Kelly attributed some of the administration's successes to outside partners.

"It's been great to have partners in our state and federal legislative delegation who are as committed to seeing our community succeed as I am," he said. "In many ways, Washington could learn a lesson or two from Chattanooga as a model of what's possible when we can put politics aside and focus on people and results."

On the other hand, Kelly said the short initial transition brought on by the runoff election hindered some progress, including by prompting a continuation budget that will not even be presented to the city council until Aug. 10, nearly two weeks after the 100-day mark.

"Coming into office with a very short six-day transition period meant we had to work simultaneously on the 100-day plan, the reorganization of government and the budget, all while also running the day-to-day operations of government and working through the issues posed by the pandemic," Kelly said.

"This also delayed the budget beyond the end of the 100-day plan, which means that while some items are functionally complete, details on some of those actions will be released with our budget in a few weeks."

Other action steps were missed simply because the process took longer than Kelly had planned.

"While we did a fair amount of heavy lifting on revitalizing Chattanooga's land bank, there is, unfortunately, a time lag on that project due to how long it takes to reclaim our tax status and charter for that entity, but despite those hurdles we will continue to see that action item through to completion regardless, and I am bound and determined to get those properties back into circulation," he explained, for example.

"The process of fully simplifying our city's code and ordinances will take some time, but we've got a framework in place now to ensure our zoning code is simpler, easier to use, and more effective."

In a release by the city on Wednesday, Chief of Staff Brent Goldberg said the mayor's office will continue to work toward these goals throughout and beyond the fiscal year 2022 budget process.
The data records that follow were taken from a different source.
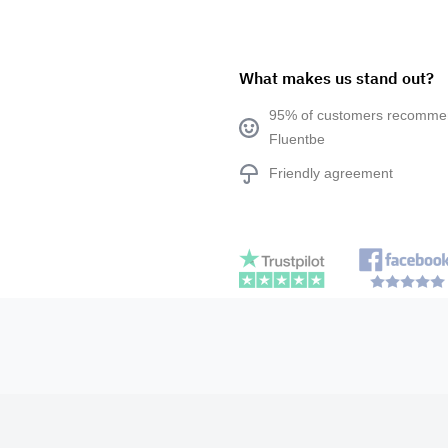
What makes us stand out?
95% of customers recomm
Fluentbe
Friendly agreement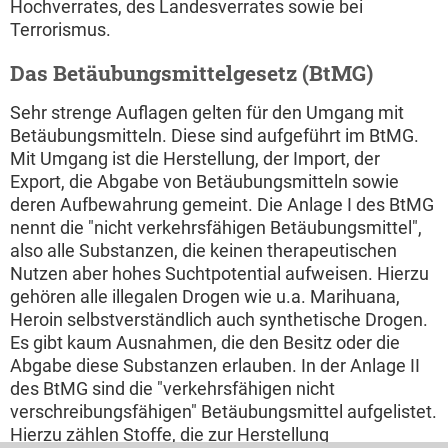
Hochverrates, des Landesverrates sowie bei
Terrorismus.
Das Betäubungsmittelgesetz (BtMG)
Sehr strenge Auflagen gelten für den Umgang mit
Betäubungsmitteln. Diese sind aufgeführt im BtMG.
Mit Umgang ist die Herstellung, der Import, der
Export, die Abgabe von Betäubungsmitteln sowie
deren Aufbewahrung gemeint. Die Anlage I des BtMG
nennt die "nicht verkehrsfähigen Betäubungsmittel",
also alle Substanzen, die keinen therapeutischen
Nutzen aber hohes Suchtpotential aufweisen. Hierzu
gehören alle illegalen Drogen wie u.a. Marihuana,
Heroin selbstverständlich auch synthetische Drogen.
Es gibt kaum Ausnahmen, die den Besitz oder die
Abgabe diese Substanzen erlauben. In der Anlage II
des BtMG sind die "verkehrsfähigen nicht
verschreibungsfähigen" Betäubungsmittel aufgelistet.
Hierzu zählen Stoffe, die zur Herstellung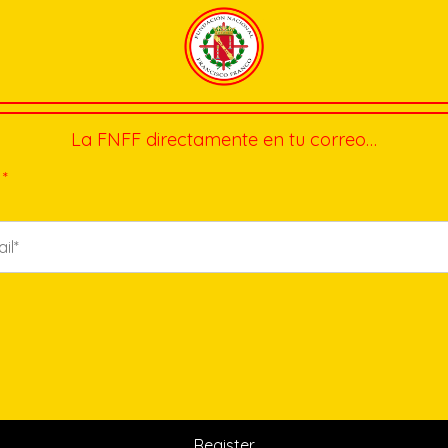
La FNFF directamente en tu correo…
*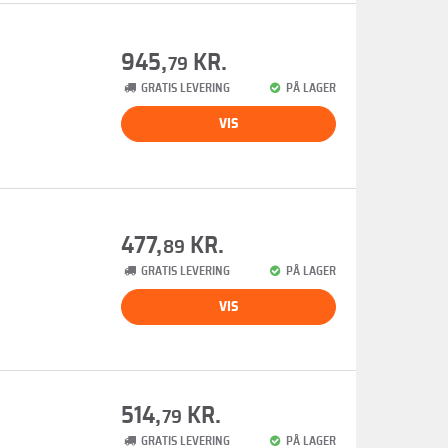
945,
KR.
79
GRATIS LEVERING
PÅ LAGER
VIS
477,
KR.
89
GRATIS LEVERING
PÅ LAGER
VIS
514,
KR.
79
GRATIS LEVERING
PÅ LAGER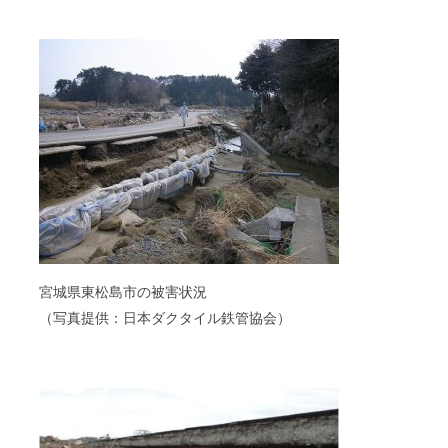
宮城県東松島市の被害状況
（写真提供：日本ダクタイル鉄管協会）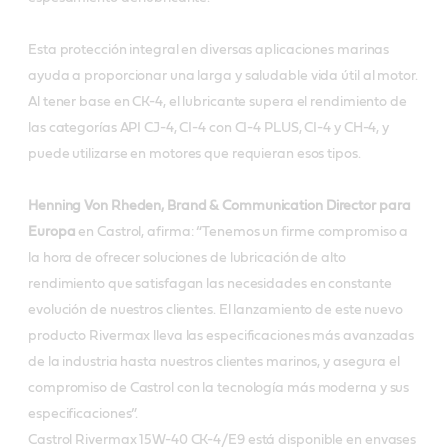
Esta protección integral en diversas aplicaciones marinas
ayuda a proporcionar una larga y saludable vida útil al motor.
Al tener base en CK-4, el lubricante supera el rendimiento de
las categorías API CJ-4, CI-4 con CI-4 PLUS, CI-4 y CH-4, y
puede utilizarse en motores que requieran esos tipos.
Henning Von Rheden, Brand & Communication Director para
Europa
en Castrol, afirma: “Tenemos un firme compromiso a
la hora de ofrecer soluciones de lubricación de alto
rendimiento que satisfagan las necesidades en constante
evolución de nuestros clientes. El lanzamiento de este nuevo
producto Rivermax lleva las especificaciones más avanzadas
de la industria hasta nuestros clientes marinos, y asegura el
compromiso de Castrol con la tecnología más moderna y sus
especificaciones”.
Castrol Rivermax 15W-40 CK-4/E9 está disponible en envases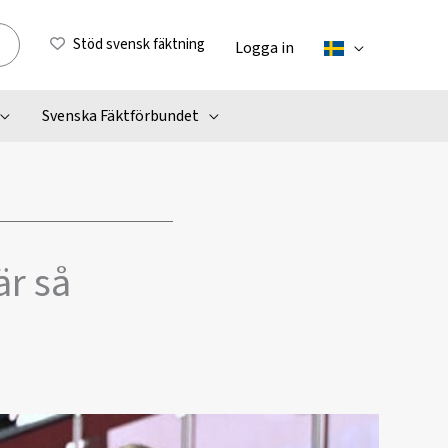
Stöd svensk fäktning
Logga in
Svenska Fäktförbundet
är så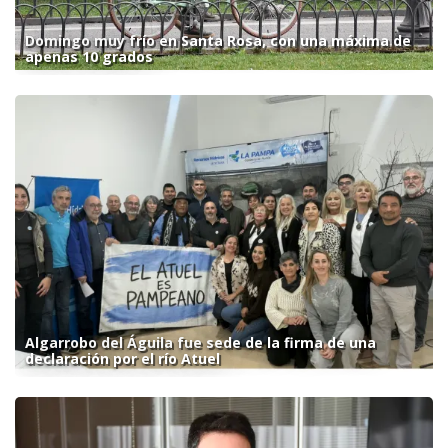
Domingo muy frío en Santa Rosa, con una máxima de
apenas 10 grados
Algarrobo del Águila fue sede de la firma de una
declaración por el río Atuel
"As we continue to build tools and add checks and balances to hold ourselves accountable, we're excited to be able to make this tracker available to the public to offer another layer of transparency to our residents," Goldberg said. "The end of the first 100 days is a great jumping-off point to begin talking about the long-term implementation of the Kelly administration's priorities through our budget process, which the mayor is looking forward to sharing in coming weeks."

The tracker can be accessed by the public on the city's ChattaData website.